My last post was dated January of 2011. So much time had passed. What I was experiencing then are just now a part of my memory. Those are moments that I visit sometimes in a little corner in my mind, wishing that somehow I could relive them even just for a day.
I was working for the reality show 'I Dare You' back then. I left the show. I left the network. I left a big part of my dreams. I closed the door to the dream I had for years. I realized that it was not really what I wanted. Or maybe that wasn't really my dream. It was just a part of a bigger dream that I still have but I had to 'detour' or probably take a different route to get there. I wanted to study. Again.

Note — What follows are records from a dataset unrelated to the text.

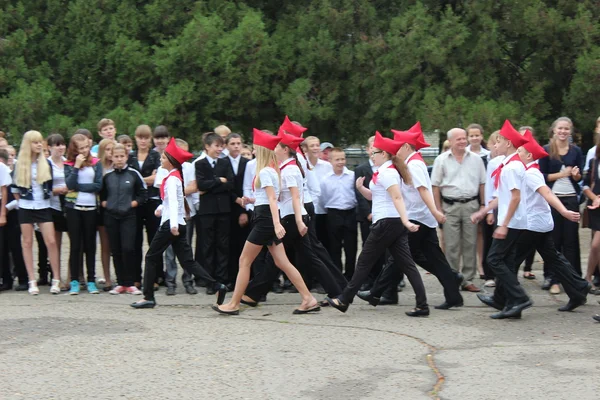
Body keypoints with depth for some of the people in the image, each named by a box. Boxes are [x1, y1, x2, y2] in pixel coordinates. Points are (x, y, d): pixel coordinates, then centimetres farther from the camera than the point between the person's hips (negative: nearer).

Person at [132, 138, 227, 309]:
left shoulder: (172, 179, -11)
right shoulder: (175, 176, 16)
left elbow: (174, 201, -23)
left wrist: (173, 224, -31)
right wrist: (161, 208, 17)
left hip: (170, 224, -9)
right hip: (178, 224, 9)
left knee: (152, 257, 1)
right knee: (187, 261, 4)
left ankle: (148, 297, 3)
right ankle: (217, 286, -7)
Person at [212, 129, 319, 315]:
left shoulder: (264, 172, -13)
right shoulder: (273, 170, 15)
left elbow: (272, 198, -23)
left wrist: (277, 223, -31)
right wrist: (252, 200, 26)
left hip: (265, 218, -10)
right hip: (269, 218, 10)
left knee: (244, 261, -2)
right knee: (282, 263, 5)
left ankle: (233, 304, 3)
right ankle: (308, 299, 0)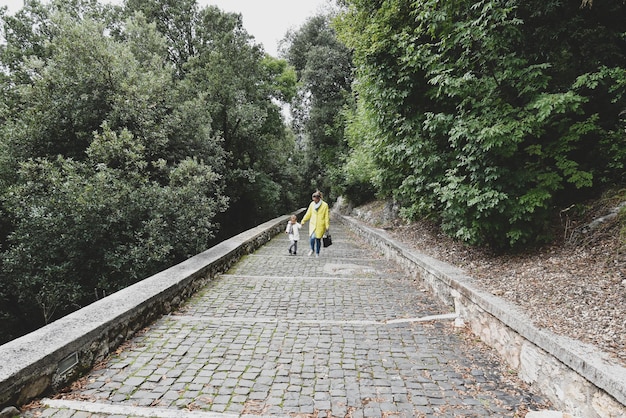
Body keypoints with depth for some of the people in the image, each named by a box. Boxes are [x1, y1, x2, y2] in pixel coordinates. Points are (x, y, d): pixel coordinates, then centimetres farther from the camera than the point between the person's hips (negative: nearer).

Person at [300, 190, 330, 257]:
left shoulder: (325, 205, -7)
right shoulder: (312, 204, 2)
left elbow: (326, 216, -3)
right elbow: (308, 214, 12)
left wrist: (327, 226, -4)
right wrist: (303, 221, 13)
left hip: (320, 225, -2)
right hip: (312, 224, 2)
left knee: (318, 239, 3)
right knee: (312, 237, -15)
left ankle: (317, 253, 24)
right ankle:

Then, I worked for a call center as a sales representative for a travel website. Daily, I received hotel reservations for foreign customers. It was both fun and exhausting. I kind of liked the mix of both until I decided to leave again. The hardest part of leaving was 'breaking up' with my closest friends there for quite some time. I derailed my own life once again.
Up until now, I haven't gotten a job yet. Like my previous job, it's both fun and exhausting. It's fun doing nothing, which can be exhausting at times. It's exhausting to be penniless, which can be fun at times. I spend time with my friends and they take care of me while I'm stuck thousands of miles below the poverty line. They make me feel I have the greatest friends in the world. I owe them so much that I want to work hard soon so I could show them how much I appreciate everything they have done for the past months.
Now, as I sit here in this dark room and convincing myself to get some sleep, I'm thinking of the next steps that I need to take to regain my old, hardworking self again. Though I'm more of a spontaneous person, I mentally plan everything that I do. Right now I'm planning to end this post but I don't know how or at which point should I stop.